SIA BAHATI v MARTHA GORRET WAMBUI & NOBBERT TERRY YIDOT [2011] KEHC 3393 (KLR)
Full Case Text
REPUBLIC OF KENYA
IN THE HIGH COURT OF KENYA
AT MALINDI
CIVIL APPEAL NO. 13 OF 2006
SIA BAHATI …………………….…………………..….APPELLANT
VERSUS
MARTHA GORRET WAMBUI
NOBBERT TERRY YIDOT…………………….…..RESPONDENTS
RULING
The Chamber Summons dated 16th September 2010 is brought pursuant to provisions of Order XXXIX Rule 1, 2, 3 Civil procedure rules and section 3 and 3A of the Civil Procedure Act seeking for restraining orders to issue against the respondent through themselves and/or their servants and/or their employees and/or their agents or whosoever acting on their behalf, from constructing, utilizing, building, alienating and/or dealing with the disputed boundary of plots No. 60 and 59, between the parties herein in any manner until this appeal is heard and determined. The application is premised on grounds that:
(a)The appellant filed this appeal sometime on 3rd July 2007 against the decision of Hon. C. O. Obulutsa (SRM) and has prepared all the court papers relating to the appeal.

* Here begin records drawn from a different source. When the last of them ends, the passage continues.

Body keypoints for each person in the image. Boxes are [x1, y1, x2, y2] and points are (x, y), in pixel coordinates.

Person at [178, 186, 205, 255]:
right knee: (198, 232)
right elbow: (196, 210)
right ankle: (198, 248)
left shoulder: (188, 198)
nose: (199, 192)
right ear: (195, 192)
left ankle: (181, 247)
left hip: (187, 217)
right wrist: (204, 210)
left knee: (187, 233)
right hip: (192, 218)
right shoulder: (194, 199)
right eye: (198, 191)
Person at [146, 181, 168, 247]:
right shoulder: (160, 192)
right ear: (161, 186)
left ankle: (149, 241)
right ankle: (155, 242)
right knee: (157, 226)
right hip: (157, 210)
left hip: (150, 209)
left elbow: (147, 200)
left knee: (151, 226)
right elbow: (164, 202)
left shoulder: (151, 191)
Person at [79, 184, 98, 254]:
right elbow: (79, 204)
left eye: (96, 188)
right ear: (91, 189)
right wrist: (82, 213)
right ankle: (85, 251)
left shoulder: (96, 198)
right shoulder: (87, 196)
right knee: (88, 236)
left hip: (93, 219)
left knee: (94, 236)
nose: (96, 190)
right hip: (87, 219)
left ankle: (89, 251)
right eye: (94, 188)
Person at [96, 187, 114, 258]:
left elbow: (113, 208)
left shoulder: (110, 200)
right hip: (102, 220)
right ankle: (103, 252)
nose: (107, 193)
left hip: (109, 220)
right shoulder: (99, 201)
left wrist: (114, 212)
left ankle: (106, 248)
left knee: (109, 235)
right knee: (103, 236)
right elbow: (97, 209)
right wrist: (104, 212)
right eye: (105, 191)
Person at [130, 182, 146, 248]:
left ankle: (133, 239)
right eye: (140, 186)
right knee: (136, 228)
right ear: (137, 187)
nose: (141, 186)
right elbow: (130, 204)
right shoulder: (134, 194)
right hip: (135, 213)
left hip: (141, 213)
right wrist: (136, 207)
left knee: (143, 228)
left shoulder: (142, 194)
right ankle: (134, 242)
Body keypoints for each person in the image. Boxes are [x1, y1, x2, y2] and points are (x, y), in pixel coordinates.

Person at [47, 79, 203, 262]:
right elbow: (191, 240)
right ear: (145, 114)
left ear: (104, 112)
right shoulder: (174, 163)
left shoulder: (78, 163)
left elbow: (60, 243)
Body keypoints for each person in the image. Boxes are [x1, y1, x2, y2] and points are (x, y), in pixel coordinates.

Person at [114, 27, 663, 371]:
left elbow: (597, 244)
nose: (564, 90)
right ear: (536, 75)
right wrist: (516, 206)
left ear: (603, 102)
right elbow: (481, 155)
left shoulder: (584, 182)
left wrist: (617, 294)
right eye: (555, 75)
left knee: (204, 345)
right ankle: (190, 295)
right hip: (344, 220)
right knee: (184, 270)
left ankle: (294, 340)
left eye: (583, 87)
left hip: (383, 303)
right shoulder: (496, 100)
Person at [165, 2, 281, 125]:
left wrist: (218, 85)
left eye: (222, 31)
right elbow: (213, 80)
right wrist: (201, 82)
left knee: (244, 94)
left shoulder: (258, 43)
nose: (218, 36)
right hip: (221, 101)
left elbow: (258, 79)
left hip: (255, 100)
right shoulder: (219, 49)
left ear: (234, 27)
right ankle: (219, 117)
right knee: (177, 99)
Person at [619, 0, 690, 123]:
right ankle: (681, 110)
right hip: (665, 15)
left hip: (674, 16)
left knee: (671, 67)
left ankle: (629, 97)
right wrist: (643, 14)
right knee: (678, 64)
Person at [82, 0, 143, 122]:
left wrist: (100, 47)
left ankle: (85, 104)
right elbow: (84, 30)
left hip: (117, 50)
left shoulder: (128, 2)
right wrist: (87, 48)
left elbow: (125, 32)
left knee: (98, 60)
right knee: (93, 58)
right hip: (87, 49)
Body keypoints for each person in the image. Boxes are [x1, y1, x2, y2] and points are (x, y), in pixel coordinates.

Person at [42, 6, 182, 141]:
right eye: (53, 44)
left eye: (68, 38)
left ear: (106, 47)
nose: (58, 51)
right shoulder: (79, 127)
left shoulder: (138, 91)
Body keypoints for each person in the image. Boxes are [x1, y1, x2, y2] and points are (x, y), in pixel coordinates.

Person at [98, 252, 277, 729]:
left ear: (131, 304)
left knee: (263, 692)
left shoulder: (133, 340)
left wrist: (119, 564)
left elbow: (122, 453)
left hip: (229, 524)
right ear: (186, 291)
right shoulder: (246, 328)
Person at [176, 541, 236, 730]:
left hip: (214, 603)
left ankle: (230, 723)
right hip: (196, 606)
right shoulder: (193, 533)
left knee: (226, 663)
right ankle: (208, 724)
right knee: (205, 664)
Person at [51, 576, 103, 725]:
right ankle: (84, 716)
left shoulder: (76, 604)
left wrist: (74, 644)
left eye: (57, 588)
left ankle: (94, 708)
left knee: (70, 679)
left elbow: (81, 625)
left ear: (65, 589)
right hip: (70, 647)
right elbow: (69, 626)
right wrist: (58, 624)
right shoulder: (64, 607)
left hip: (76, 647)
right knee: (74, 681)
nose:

(b)The appellant is in the process of listing the appeal for hearing and determination.
(c)The appellant had travelled to Germany to attend to family issues and while in Germany, she was informed by her caretaker that the defendants were busy with constructing on the disputed boundary which is the subject of this appeal.
(d)She travelled back to Kenya on 14th September 2010, and found construction going on at the disputed boundary of plots No. 59 and 60 – the subject of this appeal.
Should the defendants continue with their activities, then the present appeal shall be a nullity, which is why it is important that status quo be maintained pending hearing and determination of the appeal.
The supporting affidavit sworn by SIA BAHATI reiterates the issues raised in the grounds for the application – in fact it is replicate. The respondents did not file any reply or grounds of opposition.
I confirm that an appeal has been filed from the decision made by Hon. Obulutsa. From the memorandum of appeal the applicant is aggrieved especially with the finding that she had encroached onto plot NO. 60 which borders her plot No. 59. That is the subject of the appeal. Indeed its apparent if there are any constructions being carried out on the disputed boundary, by the respondents, they justify such action on account of the findings by the trial court, and it would seem that the appellant never sought for orders of stay pending appeal.
That applicant is aggrieved by the trial court’s findings cannot be disputed as indeed an appeal has been filed. Indeed if preservatory orders are not issued, then the respondents will proceed to complete construction to the prejudice of the appellant. I think applicant has demonstrated prima facie the need to have the orders issue in the face of the pending appeal.
(2) Would damages be an adequate remedy if the orders are not granted? Applicant did not argue this limb.
(3) What about the balance of convenience – surely it is more convenient to preserve the existing status quo, than allow for the construction to proceed, then in the event that applicant succeeds in the appeal, order for demolition. If the appeal fails, the respondents can always carry on with the construction. The respondents have not indicated any prejudice they will suffer if the construction is halted at this point.
Consequently I find merit in the application and allow for orders of injunction to issue with regard to the respondents’ activities whether by themselves, servants and/or agents from constructing, utilizing, building, alienating on in any other manner dealing with the boundary of plot no. 60 and plot no. 59 until the appeal is heard and determined.
The appellant must set down the appeal for hearing within the next ninety (90) days hereof.
Delivered and dated this 23rdday of March 2011 at Malindi.